Edinburgh-born star of hit stage musicals who was also popular on radio and TV

Born: 4 June, 1937 in Edinburgh.

Died: 18 April, 2010 in Kent, aged 72.

DIANE Todd became an international star of stage musicals but always attributed much of her success to her father, Eric, whose musicianhip as a brass player earned him a key chair in of the most popular dance bands of his day.

Diane was aged ten, a pupil at Sciennes Primary in her home town Edinburgh, when the family moved to London.

Her father had joined the broadcasting Billy Ternent Orchstra on lead trumpet and, as well as touring the major theatres in the UK, the band was regularly featured on BBC radio.

Consequently, through her father, she was in her early teens constantly at close quarters to the show business gossip around the house.

However, she was 17 before she had her first singing lesson, from Harold Miller, a top-rated London voice coach whose pupils had included Julie Andrews and Shirley Bassey.

Todd's major break came on television, when she appeared in the peak-viewing The Carroll Levis Discovery Show. Success in that show brought her considerable TV exposure and she was frequently the featured vocalist in Cliff Michelmore's Tonight programme on the BBC.

She made her film debut in 1956 in a cinema version of Six-Five Special, co-starring with Dickie Valentine, Petula Clark and the John Barry Seven.
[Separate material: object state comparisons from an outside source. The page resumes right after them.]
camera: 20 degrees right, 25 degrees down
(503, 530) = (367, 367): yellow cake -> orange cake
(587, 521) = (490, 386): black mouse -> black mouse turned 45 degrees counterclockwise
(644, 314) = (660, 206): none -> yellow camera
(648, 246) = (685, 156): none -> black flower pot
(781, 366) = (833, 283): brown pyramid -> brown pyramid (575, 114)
It was a huge hit with viewers. Diane's medium had been stage musicals and a successful audition for for the lead role of Eliza for a touring production of My Fair Lady took her to America, Canada and South Africa.
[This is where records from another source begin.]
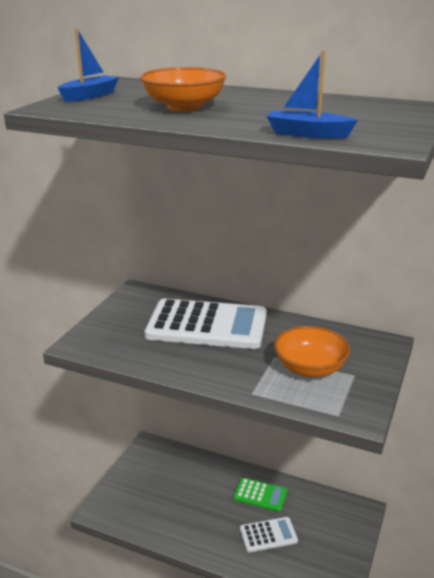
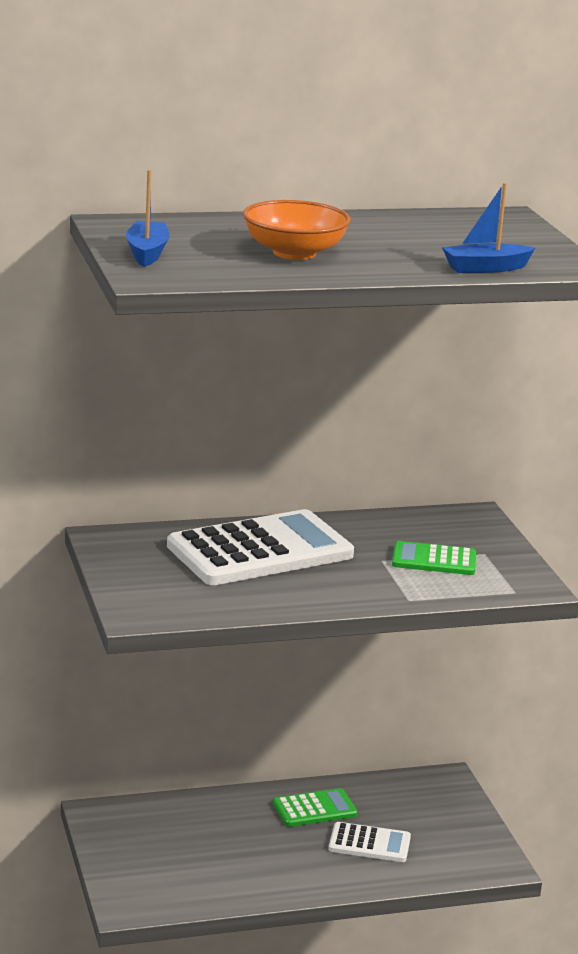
camera: 40 degrees left, 5 degrees down
(268, 535) = (369, 843): white calculator -> white calculator turned 60 degrees clockwise
(310, 368) = (434, 560): orange bowl -> green calculator

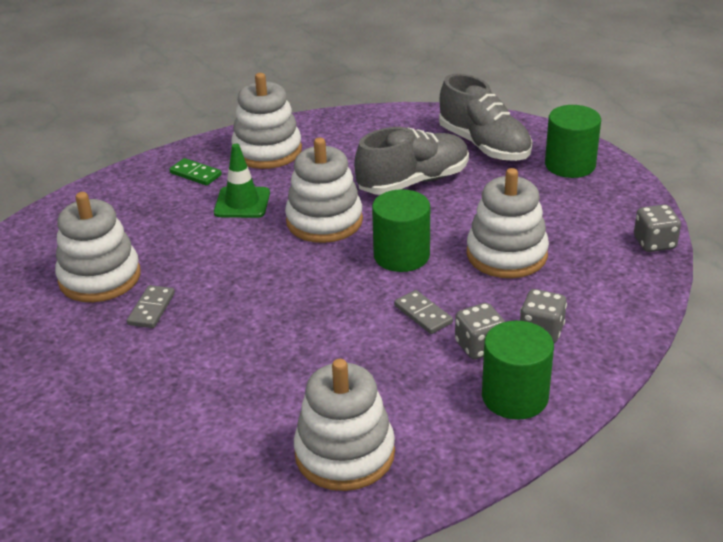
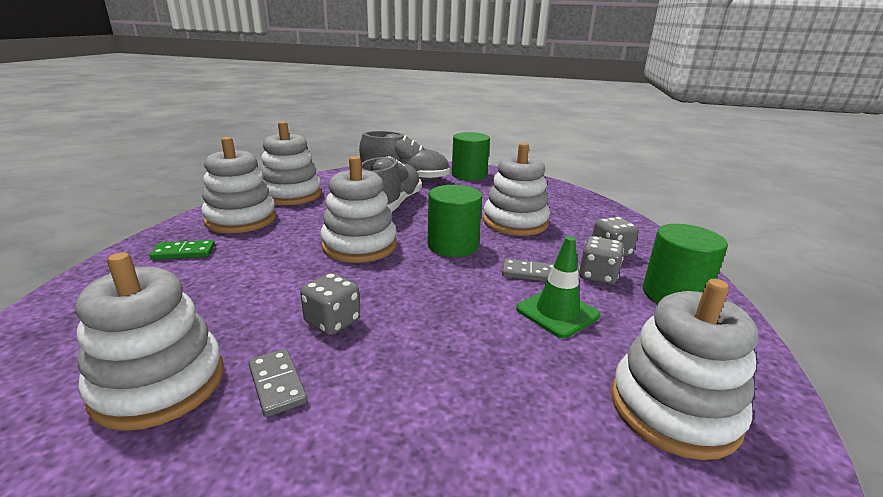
camera: 45 degrees left, 10 degrees down
(242, 203) = (264, 257): green traffic cone -> green traffic cone (557, 312)
(341, 132) = (291, 195): none -> white stacking toy
(654, 243) = (573, 193): grey dice -> grey dice (332, 322)

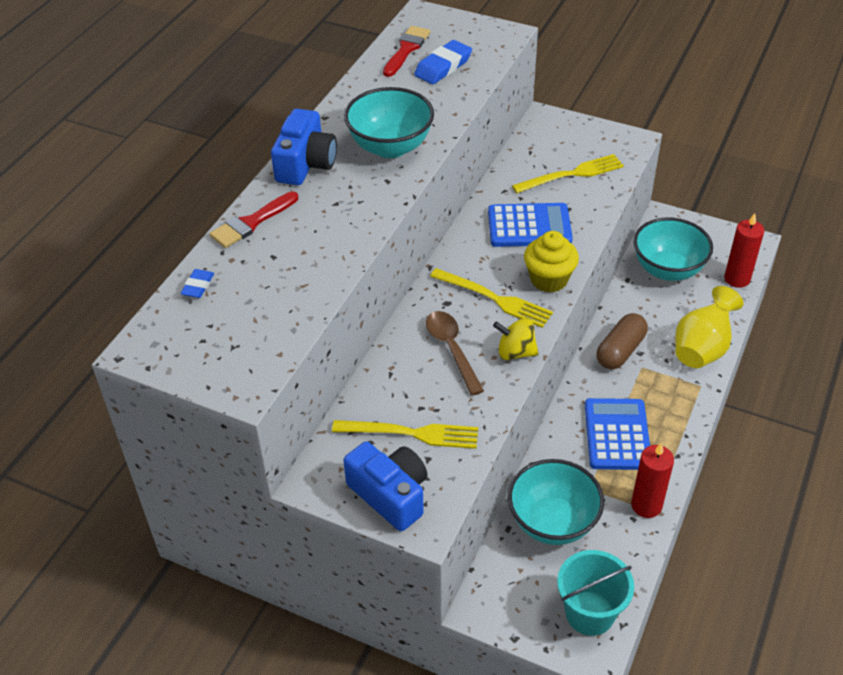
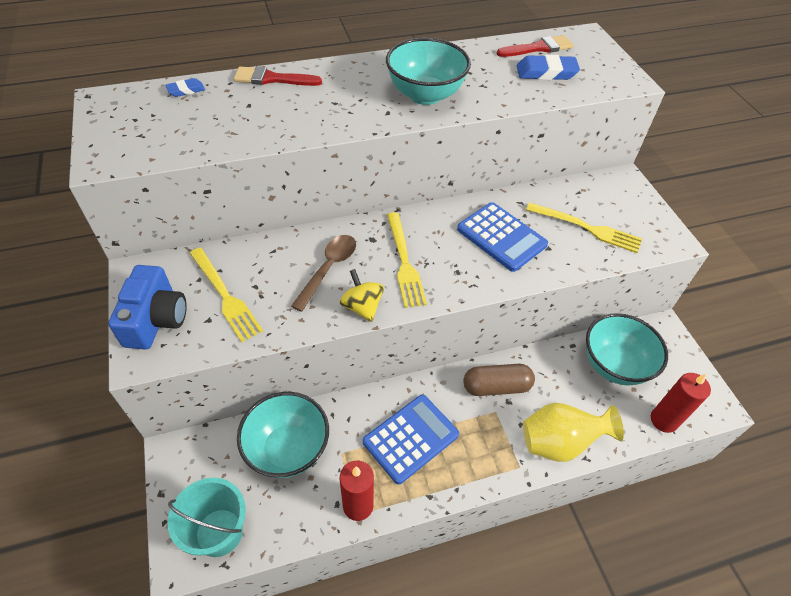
camera: 45 degrees right, 5 degrees up
(305, 164) = (358, 69): blue camera -> none
(549, 279) = (459, 281): yellow cupcake -> none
She met and married South African Douglas Cullinan, the great grandson of Sir Thomas Cullinan, head of a family that made a fortune from diamond mining, and settled there in 1965.

Douglas died of a heart attack in 1975 and Diane moved back to the UK to star in The Great Waltz, a Strauss-inspired show in London's Drury Lane.

After touring Europe with a her one-woman show she settled in Kent. She contracted leukaemia in March.

An Edinburgh-based relative of Todd's said: "Although Diane was much-travelled, she never lost her affection for her home city."

In accordance with her wishes, her ashes will be scattered here next month.